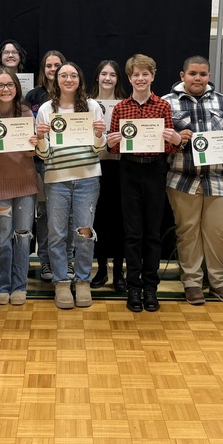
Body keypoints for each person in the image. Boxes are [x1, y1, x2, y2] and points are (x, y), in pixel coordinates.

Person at [164, 55, 223, 306]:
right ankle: (192, 282)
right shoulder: (167, 103)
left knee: (219, 232)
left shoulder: (222, 101)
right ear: (182, 75)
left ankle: (219, 282)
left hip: (217, 179)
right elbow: (160, 142)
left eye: (203, 74)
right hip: (181, 178)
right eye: (193, 74)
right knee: (187, 232)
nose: (198, 78)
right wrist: (177, 141)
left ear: (209, 76)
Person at [107, 54, 181, 313]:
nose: (140, 78)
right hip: (128, 171)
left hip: (155, 170)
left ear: (153, 76)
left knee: (152, 232)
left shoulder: (162, 106)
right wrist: (111, 141)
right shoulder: (120, 108)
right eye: (135, 75)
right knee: (132, 233)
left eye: (144, 74)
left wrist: (174, 139)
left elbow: (170, 148)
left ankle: (151, 287)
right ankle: (133, 287)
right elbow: (113, 148)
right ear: (129, 78)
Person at [36, 62, 106, 309]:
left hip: (87, 177)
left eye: (73, 75)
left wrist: (100, 134)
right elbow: (43, 156)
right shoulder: (46, 109)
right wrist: (41, 139)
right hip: (56, 180)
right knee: (56, 233)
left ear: (80, 79)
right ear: (56, 79)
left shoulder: (92, 107)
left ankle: (83, 280)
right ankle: (61, 282)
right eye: (63, 75)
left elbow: (100, 149)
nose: (68, 79)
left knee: (84, 233)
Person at [0, 68, 39, 305]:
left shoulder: (25, 112)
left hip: (25, 184)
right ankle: (2, 285)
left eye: (10, 85)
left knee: (23, 237)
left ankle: (20, 286)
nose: (5, 90)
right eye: (0, 85)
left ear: (17, 87)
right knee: (2, 238)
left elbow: (31, 152)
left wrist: (33, 145)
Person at [24, 49, 66, 280]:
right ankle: (46, 262)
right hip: (39, 163)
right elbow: (21, 128)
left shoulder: (73, 94)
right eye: (49, 66)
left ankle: (64, 261)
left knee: (63, 216)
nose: (52, 69)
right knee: (43, 213)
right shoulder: (33, 96)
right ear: (44, 69)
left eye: (57, 65)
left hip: (63, 163)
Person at [90, 60, 126, 290]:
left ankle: (119, 271)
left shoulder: (125, 104)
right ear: (97, 77)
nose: (108, 78)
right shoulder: (87, 104)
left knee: (120, 222)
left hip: (120, 167)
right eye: (104, 73)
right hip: (95, 168)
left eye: (112, 74)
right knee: (99, 222)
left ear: (117, 79)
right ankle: (101, 269)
————
Scan the material above for the word "elbow". Copy each line where it occurs.

Your solution:
right elbow: (160, 142)
left elbow: (170, 148)
right elbow: (113, 148)
right elbow: (43, 156)
left elbow: (100, 149)
left elbow: (31, 152)
right elbow: (21, 128)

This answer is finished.